= Orbiton =

Quasiparticle in solid state physics

Orbitons are one of three quasiparticles, along with holons and spinons, that electrons in solids are able to split into during the process of spin–charge separation, when extremely tightly confined at temperatures close to absolute zero. The electron can always be theoretically considered as a bound state of the three, with the spinon carrying the spin of the electron, the orbiton carrying the orbital location and the holon carrying the charge, but in certain conditions they can become deconfined and behave as independent particles.

==Overview==

Orbitons can be thought of as energy stored in an orbital occupancy that can move throughout a material, in other words, an orbital-based excitation. An orbiton propagates through a material as a series of orbital excitations and relaxations of the electrons in a material without changes in either the spin of those electrons or the charge at any point in the material.

Electrons, being of like charge, repel each other. As a result, in order to move past each other in an extremely crowded environment, they are forced to modify their behavior. Research published in July 2009 by the University of Cambridge and the University of Birmingham in England showed that electrons could jump from the surface of a metal onto a closely located quantum wire by quantum tunneling, and upon doing so, will separate into two quasiparticles, named spinons and holons by the researchers.

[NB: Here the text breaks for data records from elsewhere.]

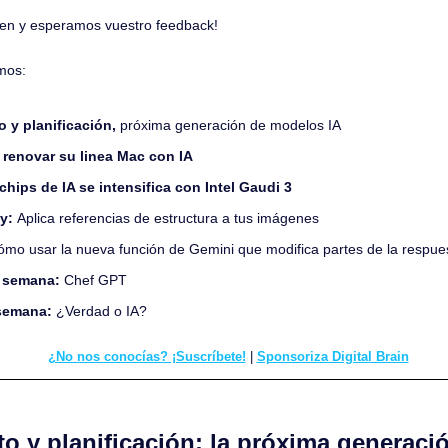
en y esperamos vuestro feedback!
mos: 
 y planificación, 
próxima generación de modelos IA
 renovar su linea Mac con IA
chips de IA se intensifica con Intel Gaudi 3
y: 
Aplica referencias de estructura a tus imágenes
ómo usar la nueva función de Gemini que modifica partes de la respue
 semana: 
Chef GPT
semana: 
¿Verdad o IA?
¿No nos conocías? ¡Suscríbete!
 | 
Sponsoriza Digital Brain
 y planificación: la próxima generaci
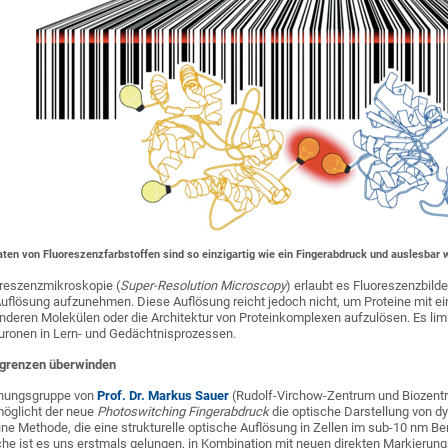
aten von Fluoreszenzfarbstoffen sind so einzigartig wie ein Fingerabdruck und auslesbar 
reszenzmikroskopie (
Super-Resolution Microscopy
) erlaubt es Fluoreszenzbild
Auflösung aufzunehmen. Diese Auflösung reicht jedoch nicht, um Proteine mit 
eren Molekülen oder die Architektur von Proteinkomplexen aufzulösen. Es limi
ronen in Lern- und Gedächtnisprozessen.
grenzen überwinden
chungsgruppe von
Prof. Dr. Markus Sauer
(Rudolf-Virchow-Zentrum und Biozen
möglicht der neue
Photoswitching Fingerabdruck
die optische Darstellung von 
keine Methode, die eine strukturelle optische Auflösung in Zellen im sub-10 nm Be
he ist es uns erstmals gelungen, in Kombination mit neuen direkten Markierun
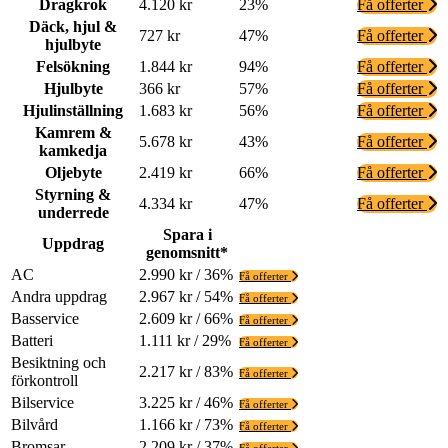
Dragkrok
4.120 kr
23%
Få offerter
Däck, hjul &
727 kr
47%
Få offerter
hjulbyte
Felsökning
1.844 kr
94%
Få offerter
Hjulbyte
366 kr
57%
Få offerter
Hjulinställning
1.683 kr
56%
Få offerter
Kamrem &
5.678 kr
43%
Få offerter
kamkedja
Oljebyte
2.419 kr
66%
Få offerter
Styrning &
4.334 kr
47%
Få offerter
underrede
Spara i
Uppdrag
genomsnitt*
AC
2.990 kr / 36%
Få offerter
Andra uppdrag
2.967 kr / 54%
Få offerter
Basservice
2.609 kr / 66%
Få offerter
Batteri
1.111 kr / 29%
Få offerter
Besiktning och
2.217 kr / 83%
Få offerter
förkontroll
Bilservice
3.225 kr / 46%
Få offerter
Bilvård
1.166 kr / 73%
Få offerter
Bromsar
2.209 kr / 37%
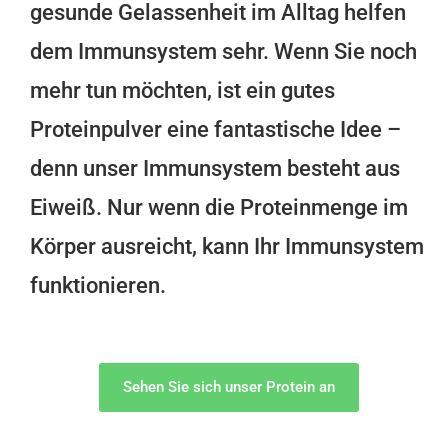
gesunde Gelassenheit im Alltag helfen
dem Immunsystem sehr. Wenn Sie noch
mehr tun möchten, ist ein gutes
Proteinpulver eine fantastische Idee –
denn unser Immunsystem besteht aus
Eiweiß. Nur wenn die Proteinmenge im
Körper ausreicht, kann Ihr Immunsystem
funktionieren.
Sehen Sie sich unser Protein an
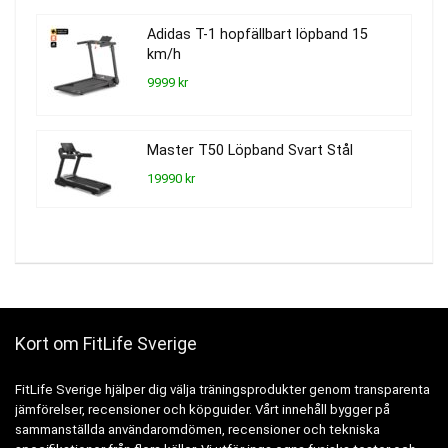
Adidas T-1 hopfällbart löpband 15
km/h
9999 kr
Master T50 Löpband Svart Stål
19990 kr
Kort om FitLife Sverige
FitLife Sverige hjälper dig välja träningsprodukter genom transparenta
jämförelser, recensioner och köpguider. Vårt innehåll bygger på
sammanställda användaromdömen, recensioner och tekniska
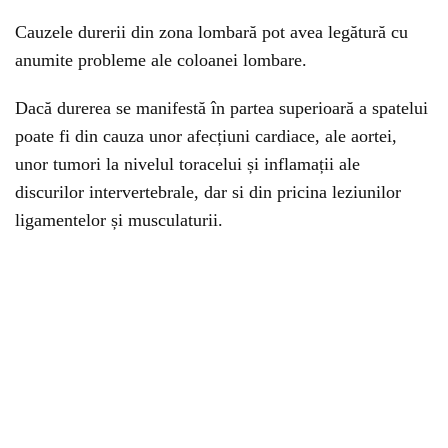
Cauzele durerii din zona lombară pot avea legătură cu
anumite probleme ale coloanei lombare.
Dacă durerea se manifestă în partea superioară a spatelui
poate fi din cauza unor afecțiuni cardiace, ale aortei,
unor tumori la nivelul toracelui și inflamații ale
discurilor intervertebrale, dar si din pricina leziunilor
ligamentelor și musculaturii.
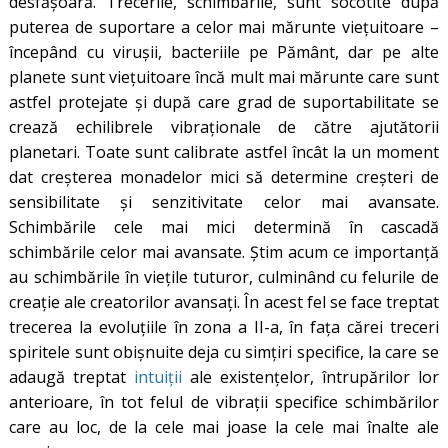
desfășoară. Trecerile, schimbările, sunt socotite după
puterea de suportare a celor mai mărunte viețuitoare –
începând cu virușii, bacteriile pe Pământ, dar pe alte
planete sunt viețuitoare încă mult mai mărunte care sunt
astfel protejate și după care grad de suportabilitate se
crează echilibrele vibraționale de către ajutătorii
planetari. Toate sunt calibrate astfel încât la un moment
dat creșterea monadelor mici să determine creșteri de
sensibilitate și senzitivitate celor mai avansate.
Schimbările cele mai mici determină în cascadă
schimbările celor mai avansate. Știm acum ce importanță
au schimbările în viețile tuturor, culminând cu felurile de
creație ale creatorilor avansați. În acest fel se face treptat
trecerea la evoluțiile în zona a II-a, în fața cărei treceri
spiritele sunt obișnuite deja cu simțiri specifice, la care se
adaugă treptat
intuiții
ale existențelor, întrupărilor lor
anterioare, în tot felul de vibrații specifice schimbărilor
care au loc, de la cele mai joase la cele mai înalte ale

The orbiton was predicted theoretically by van den Brink, Khomskii and Sawatzky in 1997–1998.
Its experimental observation as a separate quasiparticle was reported in paper sent to publishers in September 2011.
The research states that firing a beam of X-ray photons at a single electron in a one-dimensional sample of strontium cuprate will excite the electron into a higher orbital, causing the beam to lose a fraction of its energy in the process before it rebounds. In doing so, the electron is separated into a spinon and an orbiton.